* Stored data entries

BEGIN

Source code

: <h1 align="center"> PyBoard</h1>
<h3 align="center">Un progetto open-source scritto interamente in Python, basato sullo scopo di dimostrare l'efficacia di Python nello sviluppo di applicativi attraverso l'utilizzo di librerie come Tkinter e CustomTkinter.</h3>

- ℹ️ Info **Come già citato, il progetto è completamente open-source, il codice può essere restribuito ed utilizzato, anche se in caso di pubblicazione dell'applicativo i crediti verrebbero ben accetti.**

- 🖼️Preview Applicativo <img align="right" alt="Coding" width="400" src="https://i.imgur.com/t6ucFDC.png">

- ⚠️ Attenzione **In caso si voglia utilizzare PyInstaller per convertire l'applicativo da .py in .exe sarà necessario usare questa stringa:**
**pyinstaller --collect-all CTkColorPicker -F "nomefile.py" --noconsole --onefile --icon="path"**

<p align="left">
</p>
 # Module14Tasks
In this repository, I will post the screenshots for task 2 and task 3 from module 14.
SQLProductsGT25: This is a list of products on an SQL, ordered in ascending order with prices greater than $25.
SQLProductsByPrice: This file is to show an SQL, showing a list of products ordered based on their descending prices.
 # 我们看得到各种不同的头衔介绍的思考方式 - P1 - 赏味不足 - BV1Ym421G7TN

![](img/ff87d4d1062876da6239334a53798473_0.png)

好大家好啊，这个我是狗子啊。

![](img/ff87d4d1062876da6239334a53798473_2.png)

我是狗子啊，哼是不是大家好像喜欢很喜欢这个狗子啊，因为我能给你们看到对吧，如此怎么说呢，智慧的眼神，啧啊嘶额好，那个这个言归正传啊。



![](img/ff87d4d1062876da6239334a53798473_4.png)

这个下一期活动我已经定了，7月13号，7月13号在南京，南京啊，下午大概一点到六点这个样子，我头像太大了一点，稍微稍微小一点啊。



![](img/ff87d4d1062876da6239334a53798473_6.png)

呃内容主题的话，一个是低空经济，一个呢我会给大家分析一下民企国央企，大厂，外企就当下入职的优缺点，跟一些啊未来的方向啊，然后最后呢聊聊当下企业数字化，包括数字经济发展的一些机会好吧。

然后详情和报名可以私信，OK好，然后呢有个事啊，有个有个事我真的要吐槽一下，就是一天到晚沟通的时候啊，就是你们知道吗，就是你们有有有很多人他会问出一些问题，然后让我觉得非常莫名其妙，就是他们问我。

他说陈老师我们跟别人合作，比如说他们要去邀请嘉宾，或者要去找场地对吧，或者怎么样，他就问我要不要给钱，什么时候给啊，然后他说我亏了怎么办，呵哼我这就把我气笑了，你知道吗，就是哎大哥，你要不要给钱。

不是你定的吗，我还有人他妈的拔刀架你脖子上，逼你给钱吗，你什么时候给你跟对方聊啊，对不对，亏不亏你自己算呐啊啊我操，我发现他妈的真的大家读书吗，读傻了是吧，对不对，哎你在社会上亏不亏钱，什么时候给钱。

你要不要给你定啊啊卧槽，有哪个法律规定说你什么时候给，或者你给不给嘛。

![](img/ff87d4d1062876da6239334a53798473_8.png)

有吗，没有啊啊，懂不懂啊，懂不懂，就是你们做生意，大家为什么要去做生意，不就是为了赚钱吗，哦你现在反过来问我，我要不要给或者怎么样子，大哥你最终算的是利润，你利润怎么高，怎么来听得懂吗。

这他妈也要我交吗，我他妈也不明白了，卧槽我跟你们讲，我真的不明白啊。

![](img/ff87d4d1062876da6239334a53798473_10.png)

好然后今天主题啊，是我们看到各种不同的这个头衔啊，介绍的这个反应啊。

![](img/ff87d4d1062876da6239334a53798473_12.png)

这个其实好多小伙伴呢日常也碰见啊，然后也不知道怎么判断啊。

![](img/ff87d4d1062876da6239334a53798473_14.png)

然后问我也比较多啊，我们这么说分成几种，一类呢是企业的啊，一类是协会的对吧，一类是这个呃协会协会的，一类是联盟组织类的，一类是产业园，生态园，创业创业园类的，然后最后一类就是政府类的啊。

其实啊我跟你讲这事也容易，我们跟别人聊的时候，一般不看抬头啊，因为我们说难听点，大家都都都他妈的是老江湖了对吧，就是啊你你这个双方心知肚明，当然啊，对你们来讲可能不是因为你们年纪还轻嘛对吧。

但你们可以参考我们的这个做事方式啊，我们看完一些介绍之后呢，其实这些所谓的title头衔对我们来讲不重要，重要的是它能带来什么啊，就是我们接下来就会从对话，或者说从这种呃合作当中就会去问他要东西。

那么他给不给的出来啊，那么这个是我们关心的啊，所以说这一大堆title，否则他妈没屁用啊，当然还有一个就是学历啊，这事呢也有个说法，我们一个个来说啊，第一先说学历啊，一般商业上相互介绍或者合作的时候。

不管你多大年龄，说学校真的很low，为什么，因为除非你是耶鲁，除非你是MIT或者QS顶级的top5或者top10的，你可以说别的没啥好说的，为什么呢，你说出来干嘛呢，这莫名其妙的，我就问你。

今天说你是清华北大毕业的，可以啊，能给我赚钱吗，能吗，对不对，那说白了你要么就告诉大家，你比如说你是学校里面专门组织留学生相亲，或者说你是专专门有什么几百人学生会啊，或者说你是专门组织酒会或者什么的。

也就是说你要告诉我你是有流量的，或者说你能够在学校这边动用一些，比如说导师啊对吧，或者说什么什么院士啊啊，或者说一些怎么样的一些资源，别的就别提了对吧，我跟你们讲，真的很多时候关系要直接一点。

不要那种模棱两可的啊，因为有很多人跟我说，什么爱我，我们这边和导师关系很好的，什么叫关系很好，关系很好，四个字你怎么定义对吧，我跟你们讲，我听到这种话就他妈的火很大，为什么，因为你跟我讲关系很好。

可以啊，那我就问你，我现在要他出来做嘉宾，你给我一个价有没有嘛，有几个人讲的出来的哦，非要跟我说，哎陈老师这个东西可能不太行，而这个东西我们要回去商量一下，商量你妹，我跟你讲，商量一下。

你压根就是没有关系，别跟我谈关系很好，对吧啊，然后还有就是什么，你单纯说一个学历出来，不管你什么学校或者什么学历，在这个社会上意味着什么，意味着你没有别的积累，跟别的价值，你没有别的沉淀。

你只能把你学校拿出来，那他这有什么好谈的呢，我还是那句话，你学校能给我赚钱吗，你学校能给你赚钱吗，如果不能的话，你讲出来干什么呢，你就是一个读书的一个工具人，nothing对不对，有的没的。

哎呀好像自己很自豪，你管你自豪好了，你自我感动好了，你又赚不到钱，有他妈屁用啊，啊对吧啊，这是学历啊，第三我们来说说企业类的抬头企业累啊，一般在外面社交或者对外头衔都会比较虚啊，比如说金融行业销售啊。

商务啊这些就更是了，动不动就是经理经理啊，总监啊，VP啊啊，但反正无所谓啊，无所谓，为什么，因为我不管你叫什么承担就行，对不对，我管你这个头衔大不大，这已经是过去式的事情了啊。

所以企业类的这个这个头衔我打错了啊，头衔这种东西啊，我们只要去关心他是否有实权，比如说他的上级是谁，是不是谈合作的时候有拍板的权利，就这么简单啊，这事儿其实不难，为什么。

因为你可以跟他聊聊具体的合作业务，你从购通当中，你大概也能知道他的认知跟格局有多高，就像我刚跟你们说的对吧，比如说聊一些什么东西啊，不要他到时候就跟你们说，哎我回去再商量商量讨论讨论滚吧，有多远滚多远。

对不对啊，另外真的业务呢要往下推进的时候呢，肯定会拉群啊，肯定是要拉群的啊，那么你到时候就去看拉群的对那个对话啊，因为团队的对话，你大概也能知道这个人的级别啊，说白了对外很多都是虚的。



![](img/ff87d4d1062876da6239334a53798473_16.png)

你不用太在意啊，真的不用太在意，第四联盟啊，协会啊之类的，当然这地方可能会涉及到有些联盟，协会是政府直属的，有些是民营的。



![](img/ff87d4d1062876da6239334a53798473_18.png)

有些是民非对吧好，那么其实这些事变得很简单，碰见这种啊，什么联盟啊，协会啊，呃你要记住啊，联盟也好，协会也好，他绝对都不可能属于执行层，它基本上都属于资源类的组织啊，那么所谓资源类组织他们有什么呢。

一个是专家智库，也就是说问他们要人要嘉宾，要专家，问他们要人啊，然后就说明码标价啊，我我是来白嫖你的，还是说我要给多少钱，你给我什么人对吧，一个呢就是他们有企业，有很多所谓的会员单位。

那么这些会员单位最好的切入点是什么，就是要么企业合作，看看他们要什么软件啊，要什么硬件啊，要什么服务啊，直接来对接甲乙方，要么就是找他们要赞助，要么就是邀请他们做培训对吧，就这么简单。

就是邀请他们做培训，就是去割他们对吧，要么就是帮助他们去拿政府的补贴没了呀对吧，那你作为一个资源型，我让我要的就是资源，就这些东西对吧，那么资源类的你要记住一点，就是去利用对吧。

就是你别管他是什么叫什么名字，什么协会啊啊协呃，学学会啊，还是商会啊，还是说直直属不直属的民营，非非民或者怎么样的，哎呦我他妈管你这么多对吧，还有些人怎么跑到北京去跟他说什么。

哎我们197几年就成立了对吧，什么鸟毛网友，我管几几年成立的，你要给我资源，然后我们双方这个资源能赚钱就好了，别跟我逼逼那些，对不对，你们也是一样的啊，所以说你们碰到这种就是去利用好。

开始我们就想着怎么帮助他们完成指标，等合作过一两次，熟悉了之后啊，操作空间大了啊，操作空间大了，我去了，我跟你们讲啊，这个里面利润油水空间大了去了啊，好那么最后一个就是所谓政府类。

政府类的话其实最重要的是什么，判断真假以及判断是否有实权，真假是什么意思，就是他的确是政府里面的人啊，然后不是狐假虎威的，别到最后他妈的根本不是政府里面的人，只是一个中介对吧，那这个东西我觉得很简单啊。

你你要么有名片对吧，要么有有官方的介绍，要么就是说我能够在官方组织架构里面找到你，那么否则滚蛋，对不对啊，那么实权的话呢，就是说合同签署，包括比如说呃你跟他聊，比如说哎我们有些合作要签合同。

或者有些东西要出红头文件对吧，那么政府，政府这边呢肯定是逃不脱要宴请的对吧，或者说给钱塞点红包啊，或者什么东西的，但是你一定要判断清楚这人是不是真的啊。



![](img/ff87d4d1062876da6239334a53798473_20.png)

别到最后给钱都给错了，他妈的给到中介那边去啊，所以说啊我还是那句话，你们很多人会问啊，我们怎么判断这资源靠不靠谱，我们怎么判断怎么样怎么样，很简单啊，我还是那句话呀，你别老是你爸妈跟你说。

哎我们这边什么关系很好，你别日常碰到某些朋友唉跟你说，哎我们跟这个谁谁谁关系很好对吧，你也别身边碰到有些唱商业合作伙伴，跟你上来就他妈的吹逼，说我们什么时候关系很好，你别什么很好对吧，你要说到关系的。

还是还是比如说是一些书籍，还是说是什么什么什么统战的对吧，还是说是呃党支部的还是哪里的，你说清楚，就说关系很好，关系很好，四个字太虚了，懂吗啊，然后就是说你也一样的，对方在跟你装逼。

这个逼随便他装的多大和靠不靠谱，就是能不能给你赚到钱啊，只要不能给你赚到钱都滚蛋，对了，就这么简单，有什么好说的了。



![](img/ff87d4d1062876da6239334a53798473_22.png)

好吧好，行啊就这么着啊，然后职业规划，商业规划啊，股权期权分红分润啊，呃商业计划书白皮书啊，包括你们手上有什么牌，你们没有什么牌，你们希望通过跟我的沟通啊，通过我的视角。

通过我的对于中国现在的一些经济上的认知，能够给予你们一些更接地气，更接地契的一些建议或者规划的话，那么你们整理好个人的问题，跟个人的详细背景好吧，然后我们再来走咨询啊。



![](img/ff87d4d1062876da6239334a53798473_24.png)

END

* EXERCISE GOAL
Repeat every line of the data word for word until you have repeated the line that contains "这个下一期活动我已经定了，7", which is the last one to include.

* ANSWER SPACE
Source code

: <h1 align="center"> PyBoard</h1>
<h3 align="center">Un progetto open-source scritto interamente in Python, basato sullo scopo di dimostrare l'efficacia di Python nello sviluppo di applicativi attraverso l'utilizzo di librerie come Tkinter e CustomTkinter.</h3>

- ℹ️ Info **Come già citato, il progetto è completamente open-source, il codice può essere restribuito ed utilizzato, anche se in caso di pubblicazione dell'applicativo i crediti verrebbero ben accetti.**

- 🖼️Preview Applicativo <img align="right" alt="Coding" width="400" src="https://i.imgur.com/t6ucFDC.png">

- ⚠️ Attenzione **In caso si voglia utilizzare PyInstaller per convertire l'applicativo da .py in .exe sarà necessario usare questa stringa:**
**pyinstaller --collect-all CTkColorPicker -F "nomefile.py" --noconsole --onefile --icon="path"**

<p align="left">
</p>
 # Module14Tasks
In this repository, I will post the screenshots for task 2 and task 3 from module 14.
SQLProductsGT25: This is a list of products on an SQL, ordered in ascending order with prices greater than $25.
SQLProductsByPrice: This file is to show an SQL, showing a list of products ordered based on their descending prices.
 # 我们看得到各种不同的头衔介绍的思考方式 - P1 - 赏味不足 - BV1Ym421G7TN

![](img/ff87d4d1062876da6239334a53798473_0.png)

好大家好啊，这个我是狗子啊。

![](img/ff87d4d1062876da6239334a53798473_2.png)

我是狗子啊，哼是不是大家好像喜欢很喜欢这个狗子啊，因为我能给你们看到对吧，如此怎么说呢，智慧的眼神，啧啊嘶额好，那个这个言归正传啊。



![](img/ff87d4d1062876da6239334a53798473_4.png)

这个下一期活动我已经定了，7月13号，7月13号在南京，南京啊，下午大概一点到六点这个样子，我头像太大了一点，稍微稍微小一点啊。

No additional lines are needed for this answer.